Make no mistake, as companies move toward their digital future, IT will be leading the way.
5. Developers are the scarce commodity
Of course, CIOs can’t do it on their own. They require an organization staffed with people capable of implementing the applications that will make the company a digital enterprise.
And everything about those applications will be different from traditional enterprise applications. They’ll use different languages. Different databases. Different frameworks. Different execution environments. In short, nearly everything will be new – and require a different set of skills from those appropriate to last-generation applications. IDC puts it this way:
By 2017, over 50 percent of organizations' IT spending will be for 3rd platform technologies, solutions, and services, rising to over 60 percent by 2020.
For a discussion of the third platform, see my blog post here. The bottom line is that the difference between “enterprise IT” and “technology vendor” will blur as both seek to implement technology solutions that form the basis of how their company operates.
Therefore, one thing you can expect to see is a brutal war for developers (which I wrote about two years ago here) as enterprise IT shops and tech companies battle for a limited pool of next-generation talent.
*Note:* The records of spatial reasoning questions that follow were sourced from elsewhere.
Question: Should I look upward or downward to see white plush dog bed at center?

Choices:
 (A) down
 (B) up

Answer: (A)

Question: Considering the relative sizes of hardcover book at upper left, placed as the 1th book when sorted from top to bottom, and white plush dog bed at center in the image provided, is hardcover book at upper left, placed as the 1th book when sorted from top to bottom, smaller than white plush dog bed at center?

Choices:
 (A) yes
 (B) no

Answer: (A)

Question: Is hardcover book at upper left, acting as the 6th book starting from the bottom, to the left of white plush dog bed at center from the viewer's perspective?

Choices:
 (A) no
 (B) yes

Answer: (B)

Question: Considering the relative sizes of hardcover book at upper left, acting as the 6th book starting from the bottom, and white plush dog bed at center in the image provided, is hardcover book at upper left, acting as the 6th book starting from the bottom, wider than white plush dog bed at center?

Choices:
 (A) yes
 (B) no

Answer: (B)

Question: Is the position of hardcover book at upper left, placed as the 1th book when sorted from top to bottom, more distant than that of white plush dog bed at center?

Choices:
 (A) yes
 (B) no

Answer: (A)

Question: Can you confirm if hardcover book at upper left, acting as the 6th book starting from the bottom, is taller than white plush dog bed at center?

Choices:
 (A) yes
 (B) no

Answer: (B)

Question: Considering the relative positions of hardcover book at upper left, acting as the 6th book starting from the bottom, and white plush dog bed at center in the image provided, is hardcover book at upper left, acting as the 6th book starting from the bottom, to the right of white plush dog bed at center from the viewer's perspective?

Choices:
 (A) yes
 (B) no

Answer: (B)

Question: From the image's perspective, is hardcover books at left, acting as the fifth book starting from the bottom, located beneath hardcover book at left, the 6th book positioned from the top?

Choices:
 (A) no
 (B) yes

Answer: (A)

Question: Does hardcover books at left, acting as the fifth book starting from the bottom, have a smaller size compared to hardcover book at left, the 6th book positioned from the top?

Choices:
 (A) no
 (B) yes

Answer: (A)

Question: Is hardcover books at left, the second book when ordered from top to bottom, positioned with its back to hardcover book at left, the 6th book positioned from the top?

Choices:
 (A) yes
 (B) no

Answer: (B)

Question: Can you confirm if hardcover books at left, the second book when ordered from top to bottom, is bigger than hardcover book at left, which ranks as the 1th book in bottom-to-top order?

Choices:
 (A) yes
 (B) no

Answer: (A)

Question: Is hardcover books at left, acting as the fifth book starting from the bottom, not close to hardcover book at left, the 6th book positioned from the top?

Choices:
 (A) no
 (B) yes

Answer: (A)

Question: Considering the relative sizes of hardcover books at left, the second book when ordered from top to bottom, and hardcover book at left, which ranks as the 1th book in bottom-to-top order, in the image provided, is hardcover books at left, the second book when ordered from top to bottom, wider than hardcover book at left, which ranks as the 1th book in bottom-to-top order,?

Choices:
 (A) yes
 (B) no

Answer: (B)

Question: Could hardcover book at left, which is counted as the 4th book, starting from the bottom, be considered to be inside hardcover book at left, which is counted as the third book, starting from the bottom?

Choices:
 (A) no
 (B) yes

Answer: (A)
Frankly, I think this will require a significant mind shift on the part of both enterprise IT organizations as well as the larger entities of which they are part. IT has traditionally been viewed as a cost center with a focus on keeping a lid on budgets – and one place that enterprise IT has traditionally held the line on is salaries. In all too many enterprise IT organizations, developers are seen as odd-behaving interchangeable commodities. The emerging reality is that developers are critical resources, who will increasingly be able to write their own ticket.
And don’t imagine that your IT organization is protected because it’s located outside Silicon Valley. The demand for talent by valley companies is so high that they are more and more frequently placing centers of talent wherever it happens to be located – and that could very well be wherever you’re located.
In conclusion, both Forrester and IDC’s predictions are unusually direct statements of a very different world of IT, one in which software infuses every part of an enterprise and technical talent is critical. If I hadn’t read the reports, I would have been surprised to be told about their bluntness; reading them, you can see that it will be an incredibly tumultuous time for the industry. I wonder how their briefings are going these days?